Given text >>
══════

I've bought most of my supplies from Campmor and have been satisfied with their brands of sleeping bags, raincoats, and clothing.
I've also used Sierra Trading Post for a few items.
Mountain Gear looks good.

So any sites, forums, or other resources would be appreciated.


----------



## Artfuldodger (Jan 27, 2015)

Packing lighter?
I'll leave behind my lightweight knife handle like hatchet, homemade little shovel, grill grate, Sven folding saw, mini-mag light, big heavy Danner boots, heavy two man tent, sleeping pad, Coleman Peak 1 stove, etc.

I'll carry a hammock, rain fly, suspension, sleeping bag(to start with), alky stove, pot coozie, freezer bag cooking?, tent snow stake for cat hole digging, piece of tyvek for ground cloth. Petzl headlamp, etc.

I don't like ponchos so I'll take a raincoat to use as a shell over fleece? Now what about a pack cover? Are pack covers rainproof?

Polypropylene was the main thing people were wearing for thermal underwear in my younger days. It was known to hold odors. Poly liner socks with wool over these was popular.

Stoves. I see they've got alky stoves with external little bottles and a plastic tube instead of the tuna & pop can stoves. I'll mostly just boil water and pour it over some  type of  ramen noodles or porridge.


----------



## T-N-T (Jan 27, 2015)

I dont mean to sound like this,  (tone doesnt type very well)  but sounds like you are well on your way to having it figured out dodger...
I am no backpack camper,  but I look at every sales book that comes from Basspro and Cabelas...  I am fairly knowledgeable about what they sell for these activities...  And you sound like you have the basics figured out.
Clothing is the only thing you will need to figure out,  solely dependent on weather forcast when you set out.

Have fun!


----------



## Artfuldodger (Jan 27, 2015)

Hammocks. Well I'd like to have a Warbonnet Ridge Runner bridge hammock or a Jacks R Better Bear Mountain bridge hammock.
I'm a side sleeper so that's why I'm leaning towards a bridge hammock. 
But to have something to compare them to I will start with an 11' gathered end traditional hammock. Who knows, I might like it just fine. Shug says he tosses and turns in bed but sleeps like a mummy in a hammock. Some side sleepers sleep OK after finding their sweet spot in a traditional gathered in hammock. Even better in an 11' hammock.
Eno is a good brand and Grand Trunk got good reviews. Hennessy is a popular brand. 
There is a cottage industry of hammock makers and some DIY sites.
I've looked into  the Hemmeck Argon, Wilderness Logic Snipe, Butt In A Sling (BIAS) Weight Weenie 11', and two by Dutchware, the Argon 11' and the Nylon D 11'. Dutch has sold a lot of suspension parts and hammock materials. He now sells three gathered end hammocks already sewn. You can buy them with or without suspension straps/ropes.

══════

Action item A >> Name every hammock that the backpacking gear thread says has been looked into, in the last post shown.
Action item B >> Carry on the backpacking gear thread from its last sentence.

The data >>
══════

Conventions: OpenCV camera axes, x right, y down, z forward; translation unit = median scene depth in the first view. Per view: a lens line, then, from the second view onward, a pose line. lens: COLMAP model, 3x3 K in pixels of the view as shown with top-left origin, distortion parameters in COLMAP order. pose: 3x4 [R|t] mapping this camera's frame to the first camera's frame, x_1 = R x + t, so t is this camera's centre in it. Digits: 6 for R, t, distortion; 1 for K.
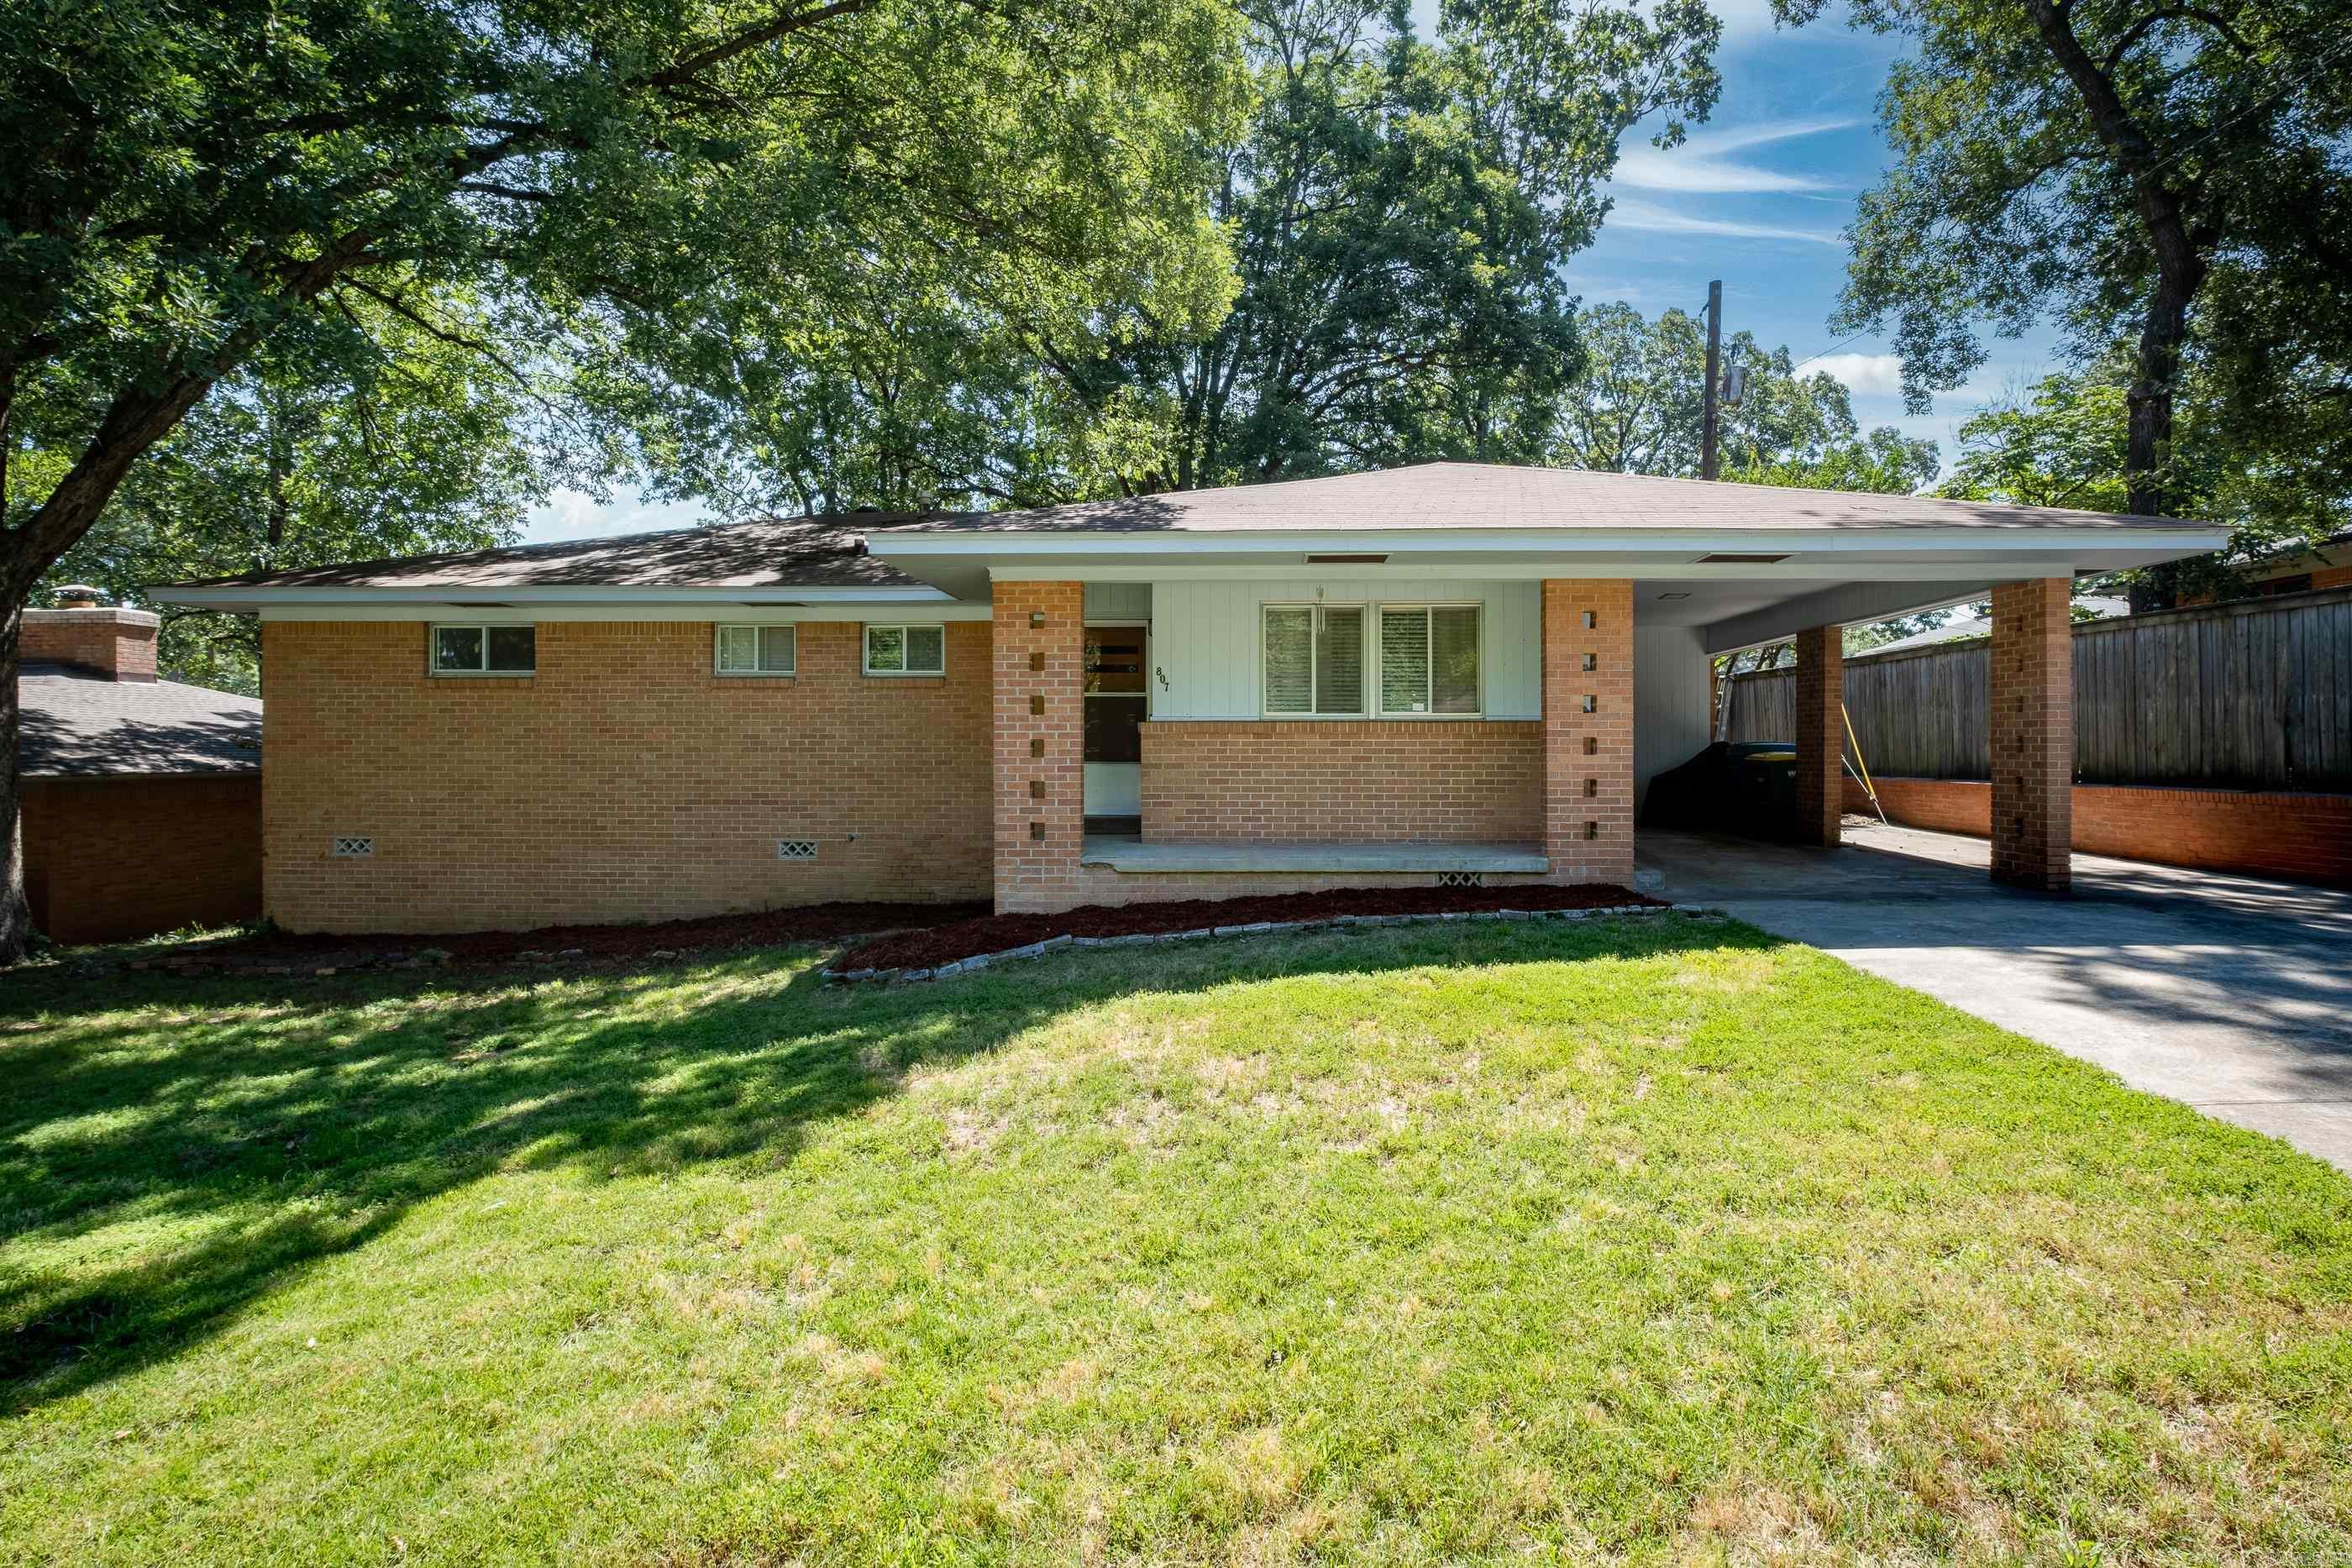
lens RADIAL K [[1151.4, 0, 1199.5], [0, 1151.4, 777.9], [0, 0, 1]] dist [-0.006155, 0.000320]
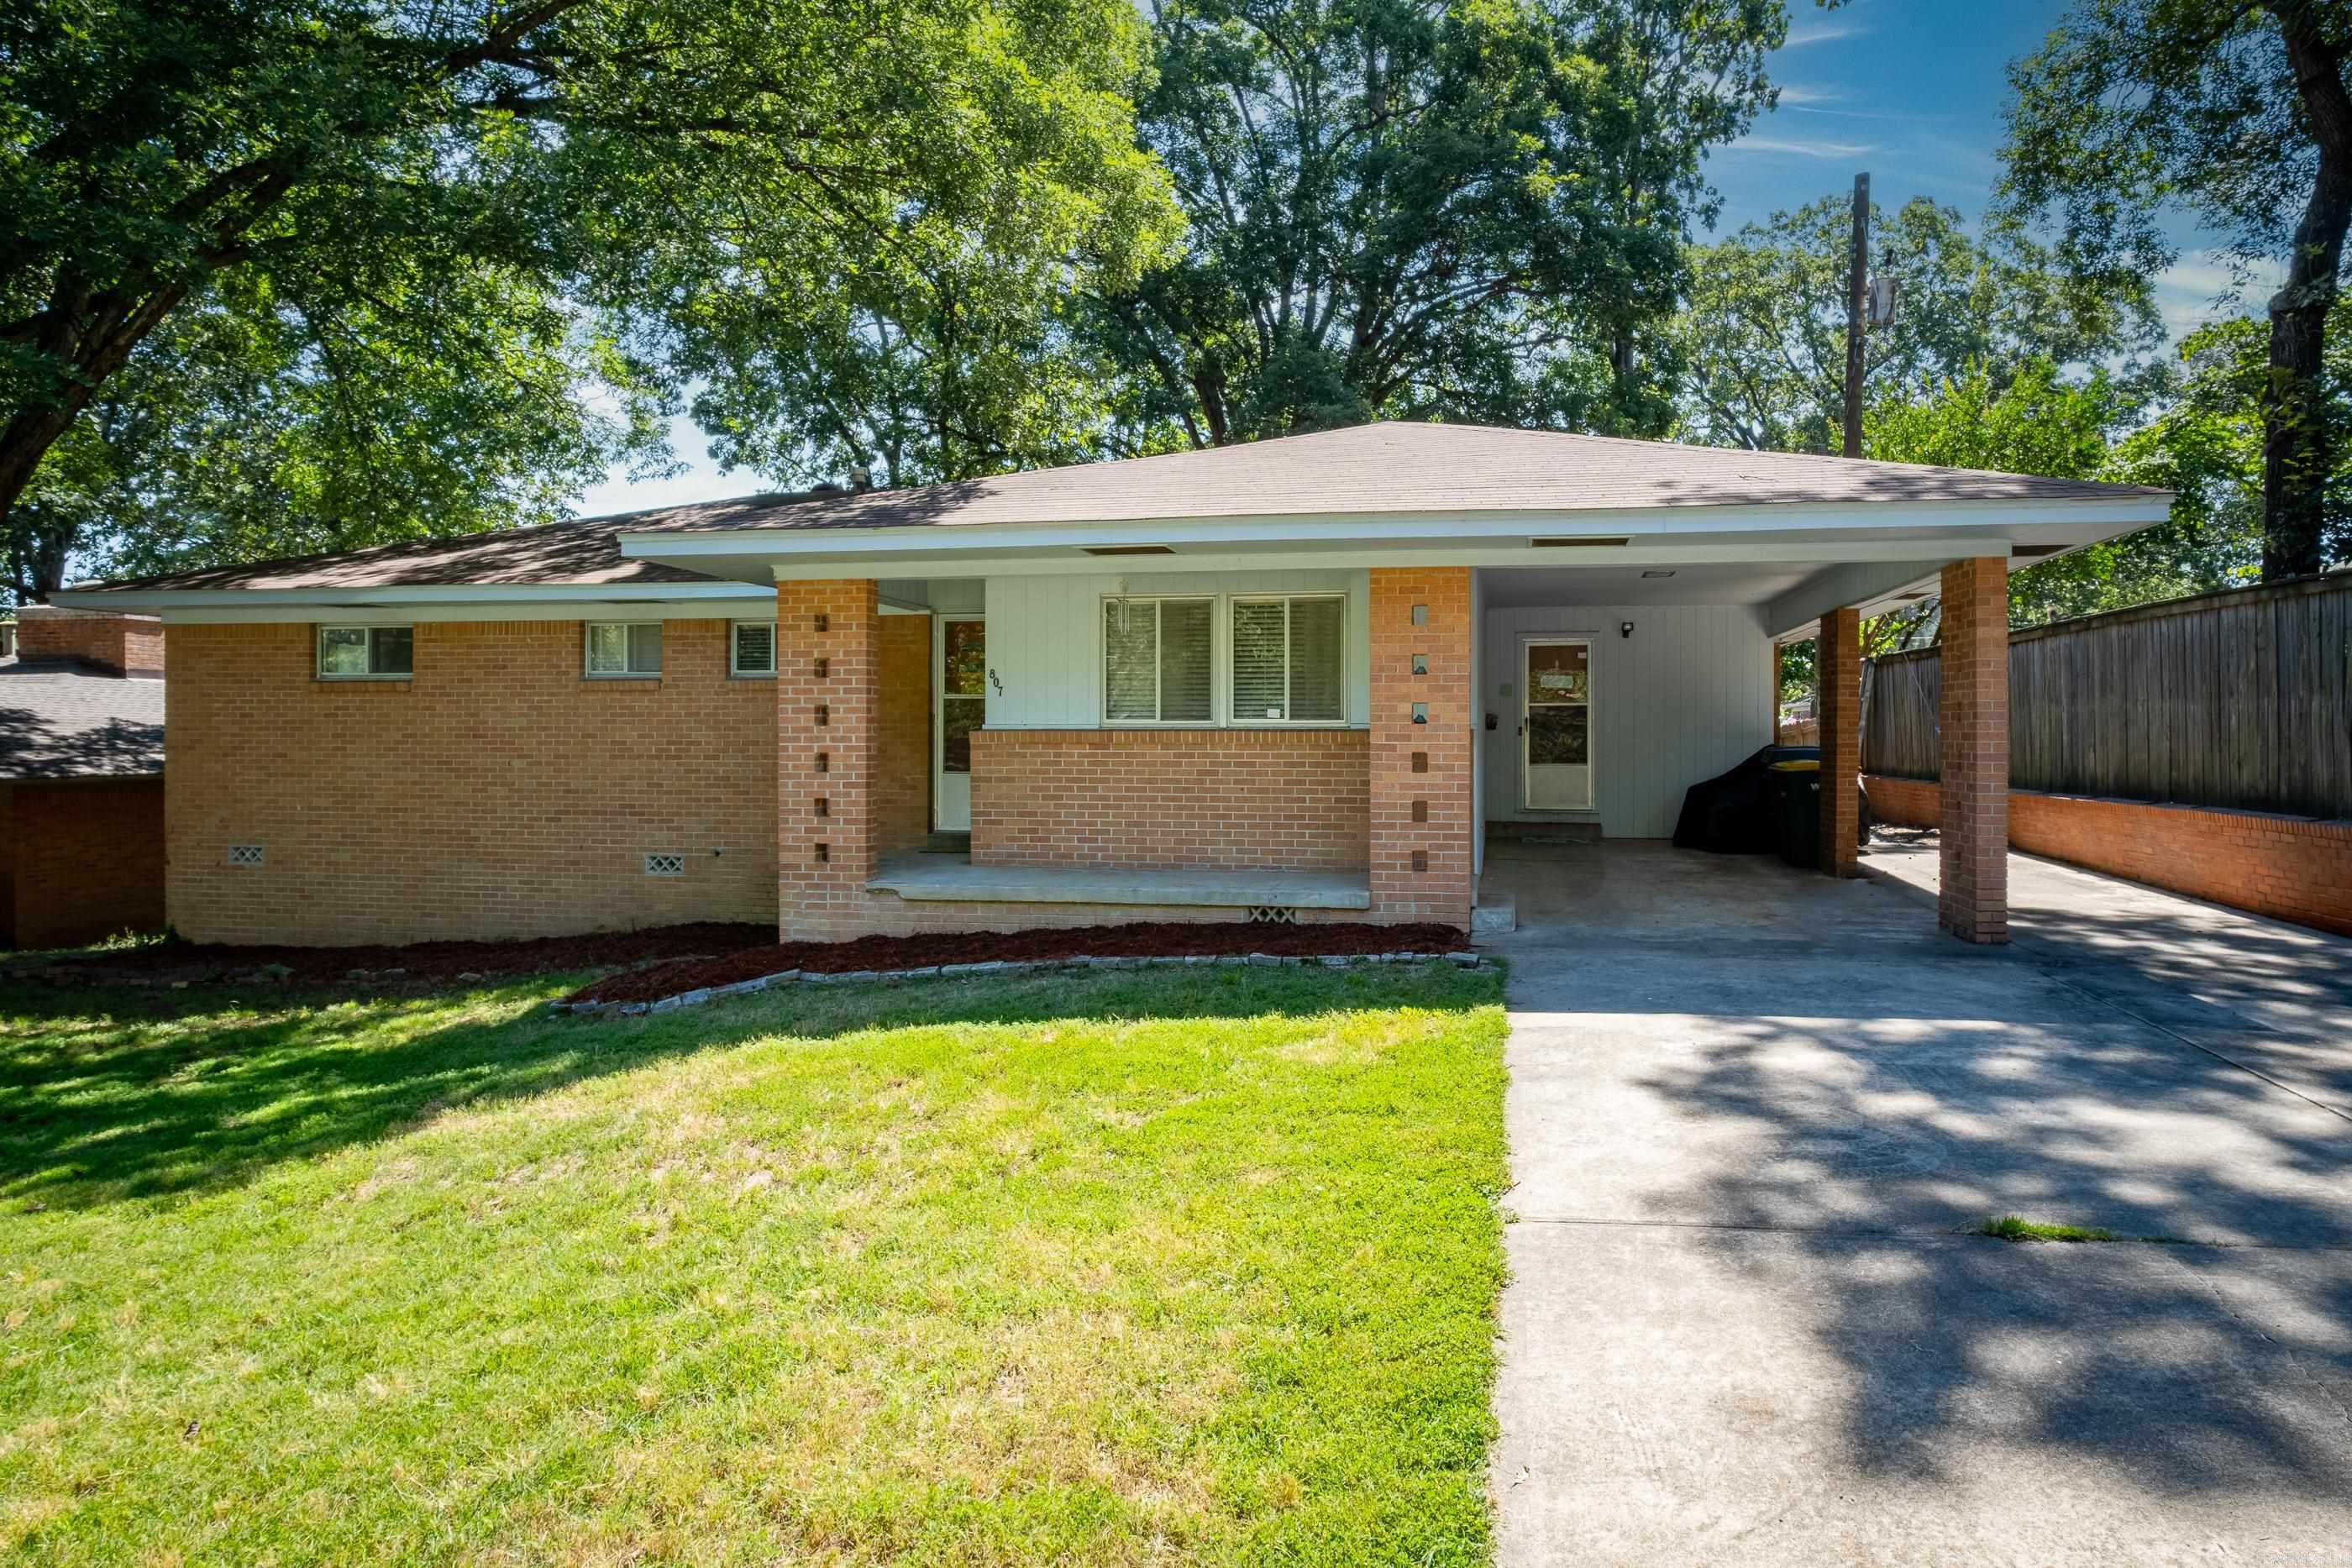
lens RADIAL K [[1330.7, 0, 1160.6], [0, 1330.7, 774.8], [0, 0, 1]] dist [-0.004629, 0.000449]
pose [[0.990258, 0.003636, -0.139200, 0.236202], [-0.003419, 0.999993, 0.001798, -0.016120], [0.139206, -0.001304, 0.990263, -0.007812]]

══════

Response box A >>
- Hemmeck Argon
- Wilderness Logic Snipe
- Butt In A Sling (BIAS) Weight Weenie 11'
- Dutchware Argon 11'
- Dutchware Nylon D 11'

Response box B >>
I'll probably buy the Argon without any suspension which is only $32.00. Hey I gotta start somewhere.

http://dutchwaregear.com/argon-hammock.html

I don't know if I want a hammock with a built in bug net. Some people don't like built in bug nets. The DIY Fronkey is a popular net. Dutch sells one he makes. They block a lot of wind and are hotter in the summer time and so is a built-in rain fly. Built-in rainfly hammocks are terrible for ventilation and condensation.

Rainflys. I'll probably go with a catenary hex cut which helps with sagging and wind flapping. I guess the basic shape is rectangle instead of the square tarps pitched diagonally over a hammock.
It's more weight but gives more protection for cooking and gear storage under the hammock. 
You can also fold in the ends and make it look like a traditional a frame pup tent in colder/windy  weather. It'll look like a tent over your hammock but the ends won't go all the way to the ground.

Underquilt/overquilt. I'll start with just my sleeping bag. I might see if I can cut a slot in the elephant foot end of my mummy bag and use it like a cocoon. 

Suspension. Wow, that's a whole subject in and of itself. Straps, tree huggers, whoopie slings, structural ridgelines, waterbreaks, dutch clips, Amsteel, Dynaglide, and whoopie hooks is a lot to think about.


----------



## Artfuldodger (Jan 27, 2015)

TopherAndTick said:


> I dont mean to sound like this,  (tone doesnt type very well)  but sounds like you are well on your way to having it figured out dodger...
> I am no backpack camper,  but I look at every sales book that comes from Basspro and Cabelas...  I am fairly knowledgeable about what they sell for these activities...  And you sound like you have the basics figured out.
> Clothing is the only thing you will need to figure out,  solely dependent on weather forcast when you set out.
> 
> Have fun!



I understand and my daughter is research crazy like I am. 
But I remember an old movie about this expert fishing gear salesman in a fancy outdoor store. Someone entered him in a fishing tournament. Now that's where the fun began as he had never gone fishing before.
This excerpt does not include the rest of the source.